Unhappiness, indeed. Martin grows up to become a faithless priest struggling and failing to keep his burgeoning weight under control, still in the grips of his boyhood obsession with Rubik’s cube. Eric becomes a financier, on the brink of ruin having lost his most important client’s fortune, unable to keep his sexual peccadilloes under control and plagued by a terrifying paranoia, while his twin Ivan, the executor for the artist Eulenboeck whose work fetches a pretty price, satisfies his own thwarted artistic ambitions in a somewhat unorthodox way. Their father, immune to the Great Lindemann’s hypnotic techniques, or so he insists, packs up and leaves shortly after the performance on that long ago afternoon in 1984, becoming a household name when his book My Name is No One, triggers an existential crisis in the nation. That’s the bare bones of it but Kehlmann’s novel is very much more subtle than that.

Written in a mixture of three different first-person narratives with third-person sections criss-crossing time and assorted other devices you’d think that F might become a little fragmented but Kehlmann is so deft that it flows beautifully. You never quite know which way you’ll be taken next but that’s part of the enjoyment. Along the way, Kehlmann takes swipes at both the art and financial worlds, religion and a whole barrage of modern obsessions, carefully aiming barbs here and there with a hefty helping of quiet humour. All the various pieces of his puzzle fit together beautifully, clicking smoothly into place. If Jeffrey Eugenides hadn’t already used the analogy, I’d compare it to Martin’s beloved Rubik’s cube. Of course none of the many pieces of Kehlmann’s narrative puzzle would fit so snugly were it not for Janeway’s faultless translation. They truly are a brilliant pairing.
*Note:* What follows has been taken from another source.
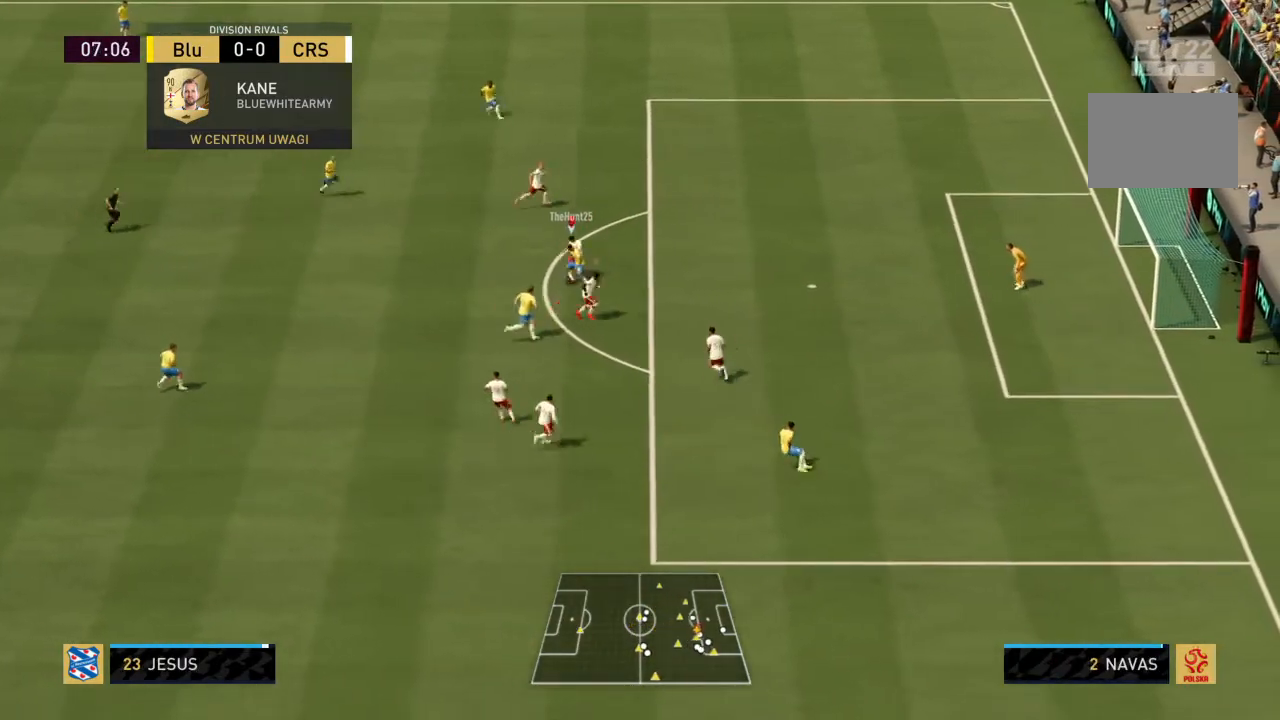
Gameplay with a controller (PlayStation layout); each line is a JSON object with the inputs held at the frame after it. "events" lists button and stick changes between this image and that frame as [ms after this image, input, new state], when the widget could be followed in between. Not read: L3 R3.
{"buttons": ["R2"], "left_stick": "left", "right_stick": "center", "events": [[433, "CIRCLE", "up"]]}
If you know of any other combination aside from Murakami’s translators – also a match made in heaven – I would love to hear about it.
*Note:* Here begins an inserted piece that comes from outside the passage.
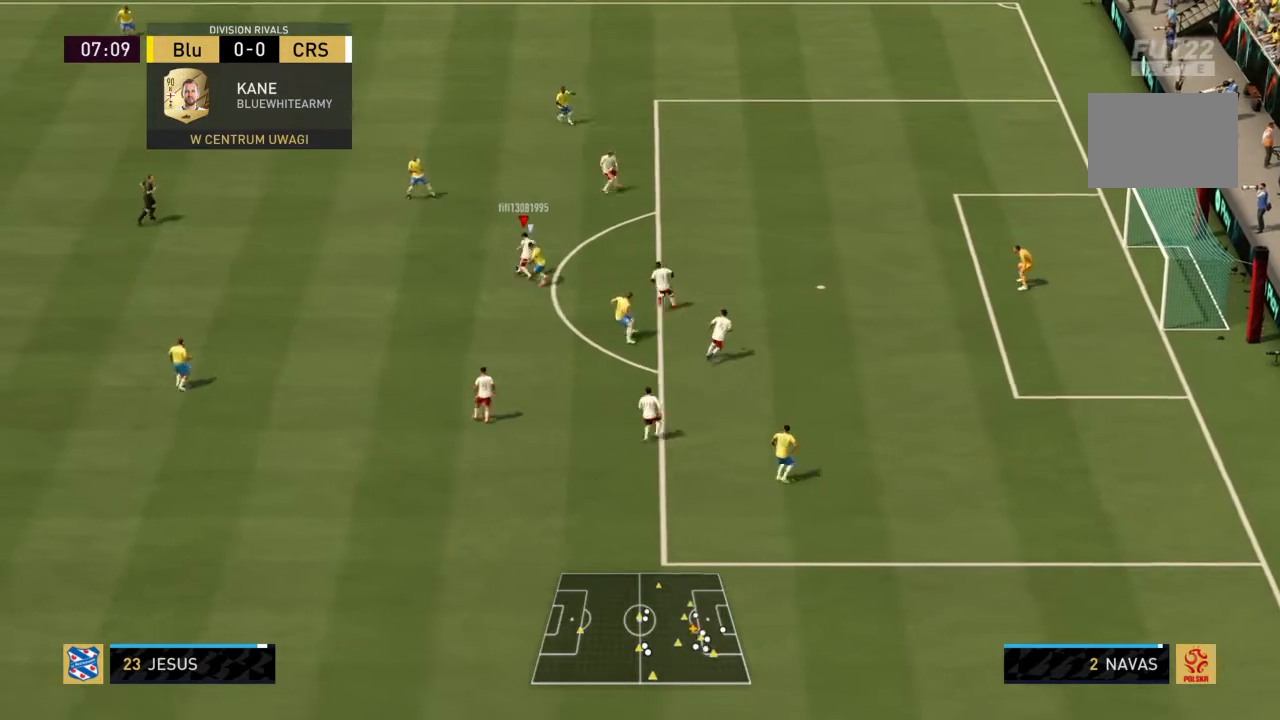
{"buttons": ["R2"], "left_stick": "left", "right_stick": "center", "events": []}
9 thoughts on “F: A match made in heaven

  1. Claire 'Word by Word'

    Two translated books in a row, one more and it’ll become a habit 🙂 With the online crowd you hang out with, you certainly are hearing about some good ones.

    This sounds like a perfect contender for the many anticipating German Literature month coming up in November. I’m always too slow for challenges like that, but think I’ll try once again to finish the Jenny Erpenbeck book on the shelf. Might be a while before I get to Kehlmann. Love that first line!

    Reply
    1. Susan Osborne Post author

      I loved that first paragraph. Grabbed me from the get-go. I seem to have hit my stride with translated works this month – I have two posts on Scandi novels in the works. Perhaps it’s your and Jacqui’s influence! I also have the new Erpenbeck waiting.

      Reply
      1. Claire 'Word by Word'

        Ah yes and I know you’ve been reading Per Petterson, I’m having a bit of a French translation binge with a few Gallic Books on the pile, most intrigued by Andre Gidé and the varied criticism at the time. And a new word for me, a sotie! More on that coming up in the review. 🙂

        Reply
  2. Annecdotist

    I’m way at the back of the class with my quota of translated novels – although I do have an Israeli one to showcase next week. This sounds an interesting book, Susan. I’ve read a fair few novels about Germany recently but I don’t think I’ve read any translations from the German since Heinrich Boll!

    Reply
    1. Susan Osborne Post author

      An Israeli novel sounds interesting, Anne. I’ll look out for that. Can’t recommend Kehlmann highly enough if you wanted to kickstart your German literature reading.

      Reply
  3. litlove

    An entirely new name to me but – as ever! – your wonderful review makes me most curious to try this novel. I’m a fan of fragments beautifully brought together – one of my favourite devices, in fact.

    Reply
    1. Susan Osborne Post author

      Thanks for the tip, Victoria. I picked this up in Waterstone’s recently then put it back again but obviously should not have! I hope you give F a try, one of my own books of this year.